• Data segment
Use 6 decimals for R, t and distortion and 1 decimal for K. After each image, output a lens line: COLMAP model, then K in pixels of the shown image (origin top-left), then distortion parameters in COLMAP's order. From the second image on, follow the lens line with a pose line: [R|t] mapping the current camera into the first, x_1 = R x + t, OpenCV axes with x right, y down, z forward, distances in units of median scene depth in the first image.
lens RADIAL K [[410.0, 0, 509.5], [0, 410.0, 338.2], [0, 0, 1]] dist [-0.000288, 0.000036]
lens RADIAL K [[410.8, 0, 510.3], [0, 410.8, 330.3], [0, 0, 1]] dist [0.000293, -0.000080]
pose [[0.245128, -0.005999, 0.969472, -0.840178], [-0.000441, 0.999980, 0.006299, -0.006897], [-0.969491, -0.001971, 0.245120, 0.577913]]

• Exercise
The listing is to be retyped in full, exactly as shown.

• Written reply
Use 6 decimals for R, t and distortion and 1 decimal for K. After each image, output a lens line: COLMAP model, then K in pixels of the shown image (origin top-left), then distortion parameters in COLMAP's order. From the second image on, follow the lens line with a pose line: [R|t] mapping the current camera into the first, x_1 = R x + t, OpenCV axes with x right, y down, z forward, distances in units of median scene depth in the first image.
lens RADIAL K [[410.0, 0, 509.5], [0, 410.0, 338.2], [0, 0, 1]] dist [-0.000288, 0.000036]
lens RADIAL K [[410.8, 0, 510.3], [0, 410.8, 330.3], [0, 0, 1]] dist [0.000293, -0.000080]
pose [[0.245128, -0.005999, 0.969472, -0.840178], [-0.000441, 0.999980, 0.006299, -0.006897], [-0.969491, -0.001971, 0.245120, 0.577913]]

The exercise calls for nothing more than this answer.